The trail included some steep climbs, so we appreciated a short stop at Loh’s house before continuing on to the orchard located on higher ground.

Along the way, he told us about the various types of durians.

He said older trees planted 25 years ago produced higher quality fruit with a stronger aroma and flavour.

The flesh is thicker and creamier than fruit from younger trees.
When durians fall to the ground, the impact often cracks the fruit open.

To prevent this, nets are set up and the fruits tied to branches with string.
After the tour, we returned to Loh’s house to try several varieties that he had reserved for us.

These fruits dropped from the trees the night before and were collected as early as 5am.

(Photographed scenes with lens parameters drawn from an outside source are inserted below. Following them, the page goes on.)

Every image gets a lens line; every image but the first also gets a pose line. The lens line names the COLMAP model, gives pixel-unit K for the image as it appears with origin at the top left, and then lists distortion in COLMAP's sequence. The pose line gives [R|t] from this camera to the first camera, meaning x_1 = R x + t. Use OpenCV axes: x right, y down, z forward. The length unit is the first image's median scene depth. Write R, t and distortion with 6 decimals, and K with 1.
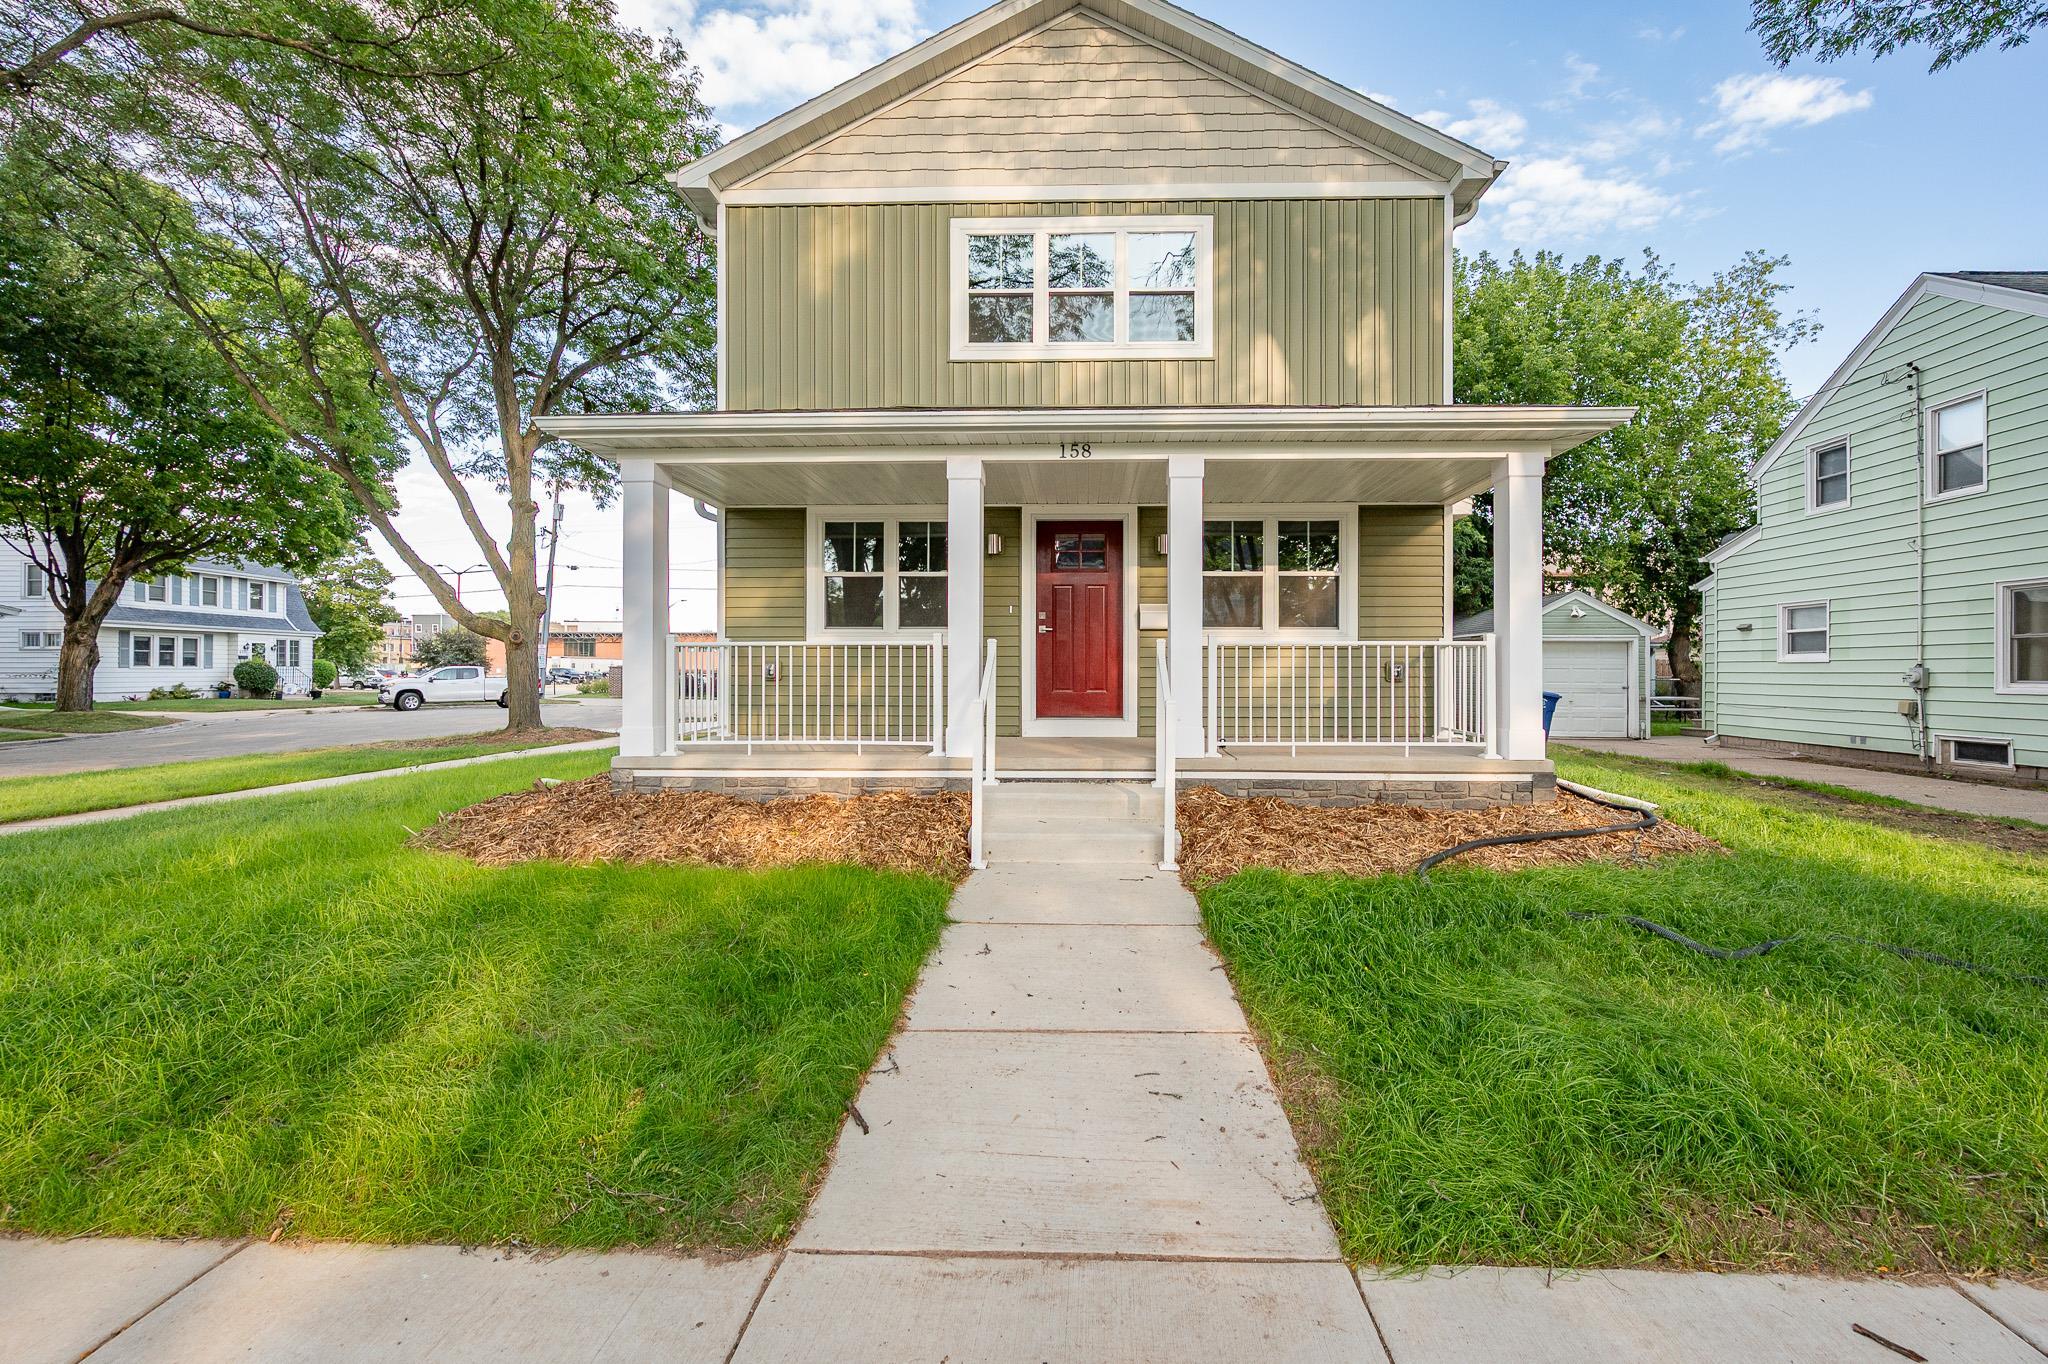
lens RADIAL K [[849.8, 0, 1064.1], [0, 849.8, 664.2], [0, 0, 1]] dist [-0.000387, -0.000181]
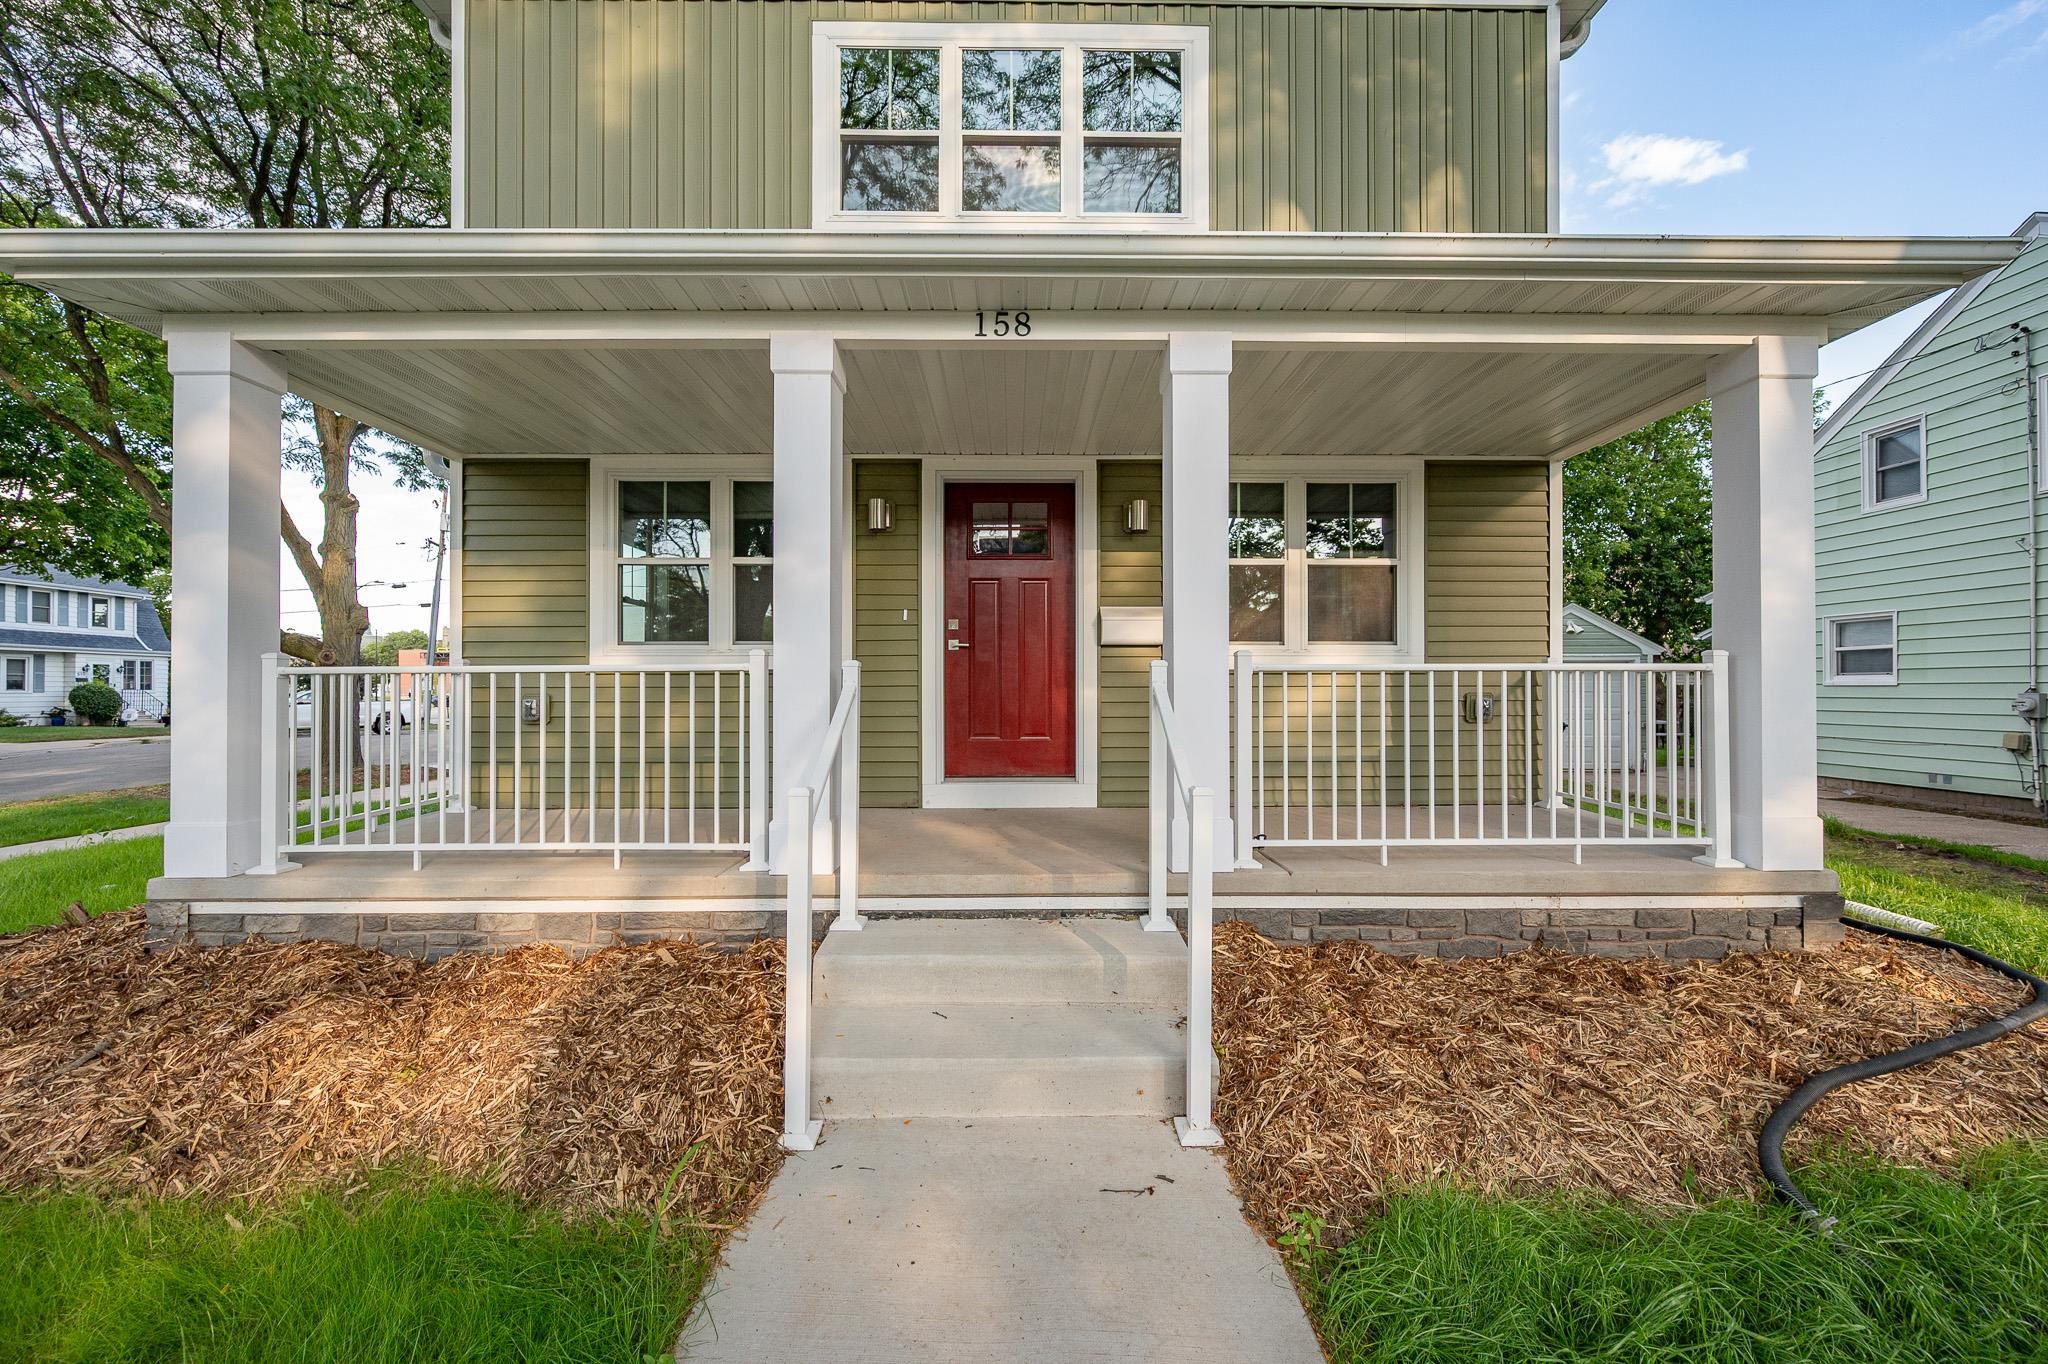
lens RADIAL K [[825.9, 0, 1025.8], [0, 825.9, 678.8], [0, 0, 1]] dist [-0.000536, -0.000077]
pose [[0.999198, -0.001957, 0.039992, 0.004733], [0.002164, 0.999985, -0.005118, -0.011346], [-0.039981, 0.005201, 0.999187, 0.356352]]
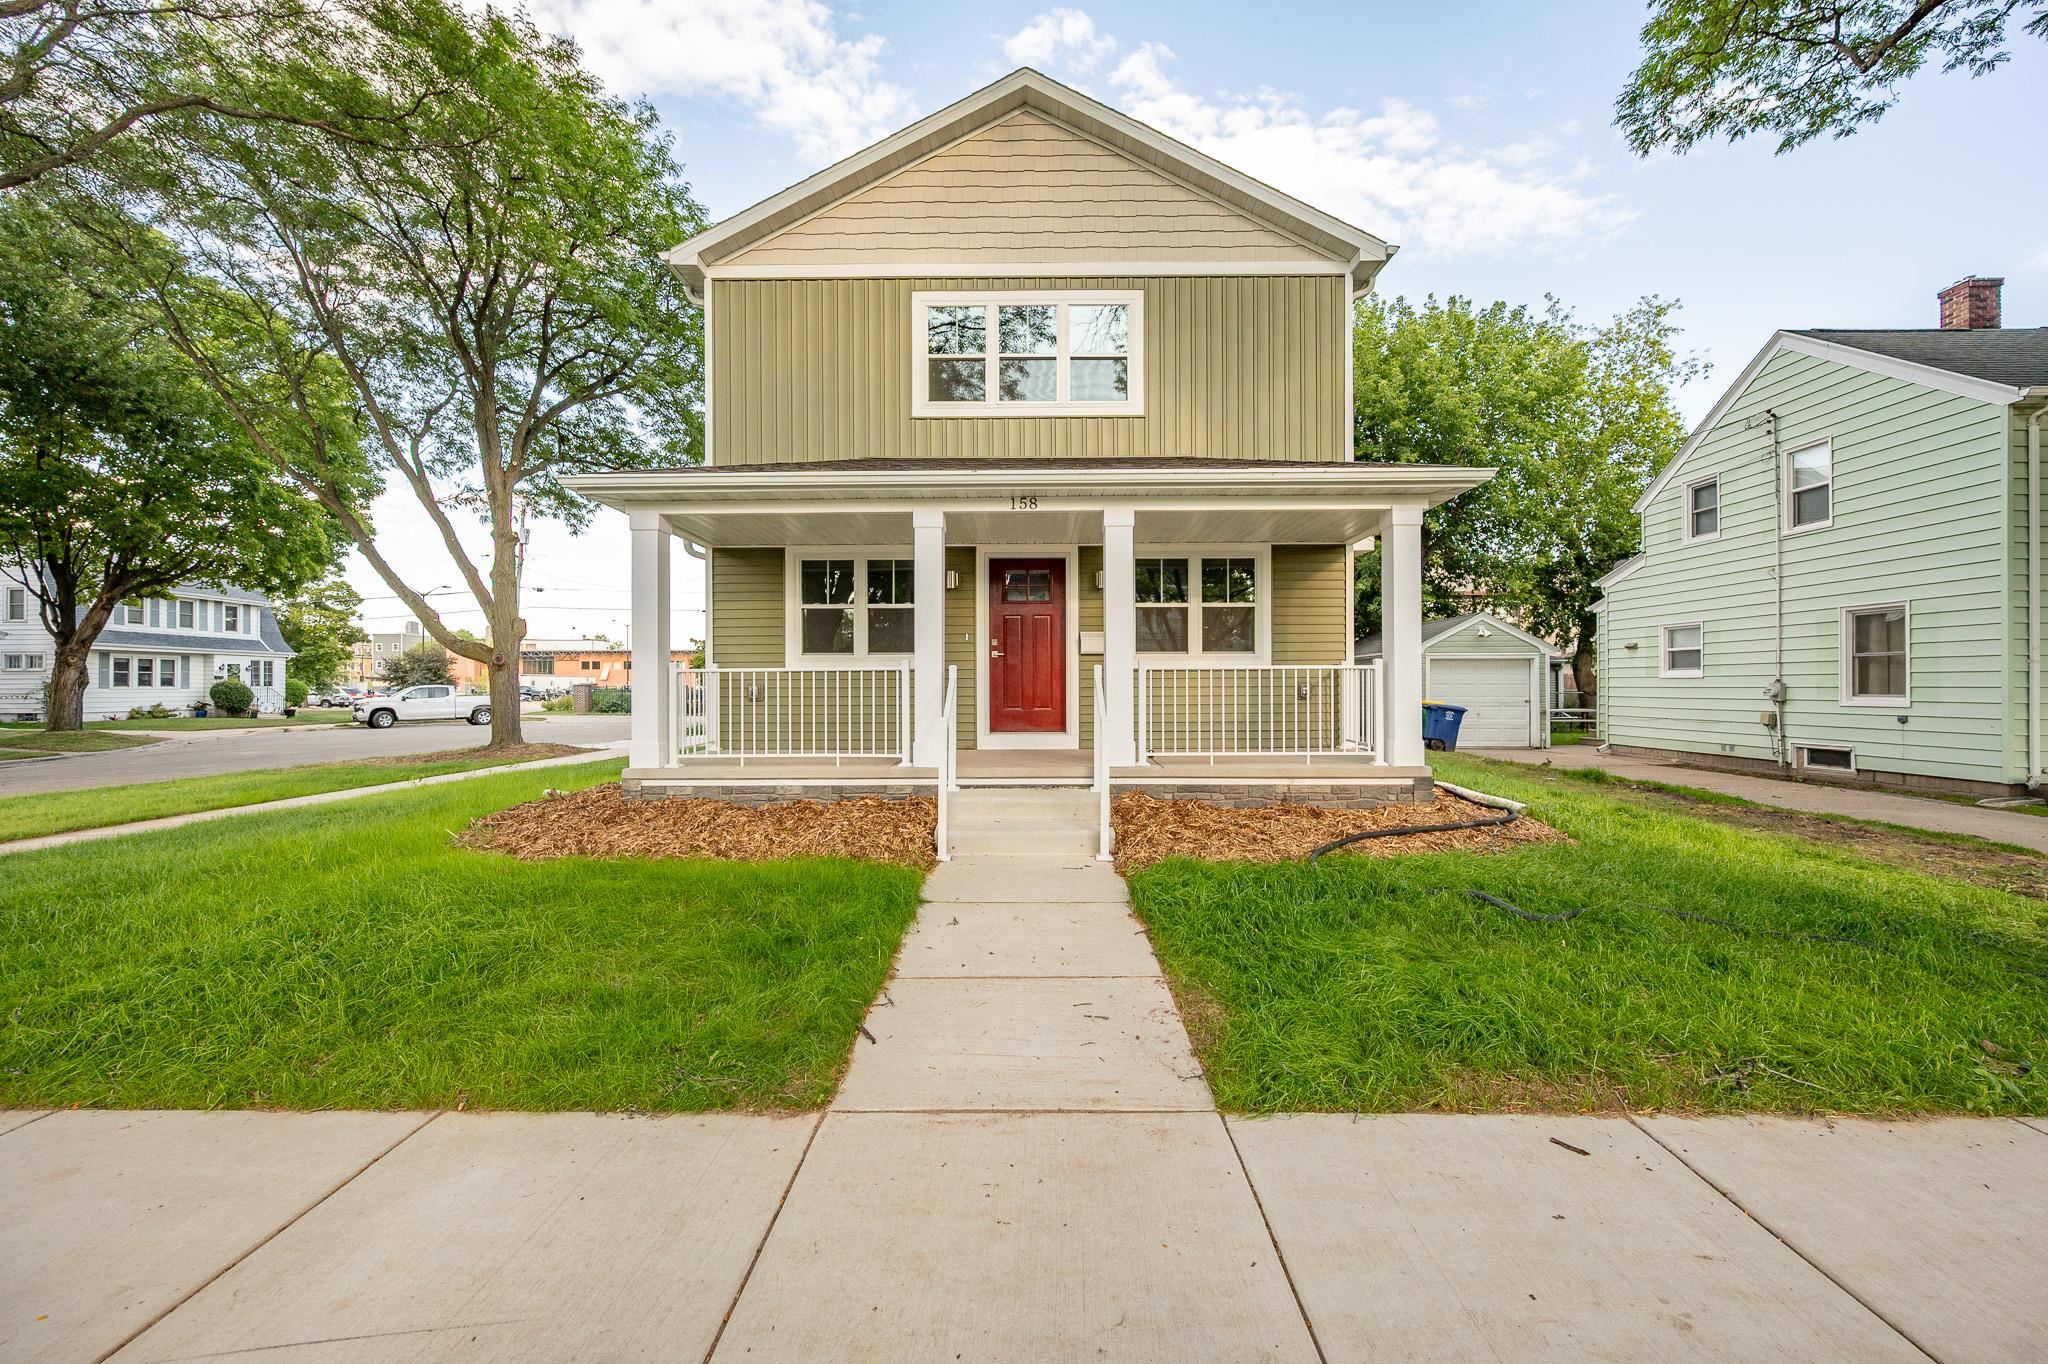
lens RADIAL K [[825.9, 0, 1025.8], [0, 825.9, 678.8], [0, 0, 1]] dist [-0.000536, -0.000077]
pose [[0.999831, -0.004659, 0.017790, -0.004103], [0.004661, 0.999989, -0.000042, -0.008332], [-0.017790, 0.000125, 0.999842, -0.101967]]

The variety we sampled include the Hor Loh, Ang Heh and Chaer Phoy.

Each had its own flavour, ranging from sweet to bittersweet.

All were fleshy and finger-licking good!
The Hor Loh (Water Gourd) is very soft and creamy in texture.

This is a sweet durian.

The aromatic, orange-red flesh of the Ang Heh (Red Prawn) with its bittersweet taste is a favourite among durian lovers.

But it’s expensive.

The Chaer Phoy (Green Skin)’s pale yellow soft creamy flesh might not look appealing, but it’s very tasty, though a tad dry and only slightly sweet.

Loh’s mother makes durian kuih.

The 70-year-old woman spends hours to constantly stir the mixture to prevent it from getting burnt.

Made without preservatives, the kuih costs RM7 per roll.
From Loh’s house we can see the spectacular seaview and the township of Teluk Bahang.

The air here is much cooler, fresher and rejuvenating.

Call Loh before visiting as he might not have any durians for the day.
Most of the fruit are already allocated for sale to traders in the city and for visitors who have made special orders.

For those not familiar with the location, Loh will arrange for a guide to lead you to the farm.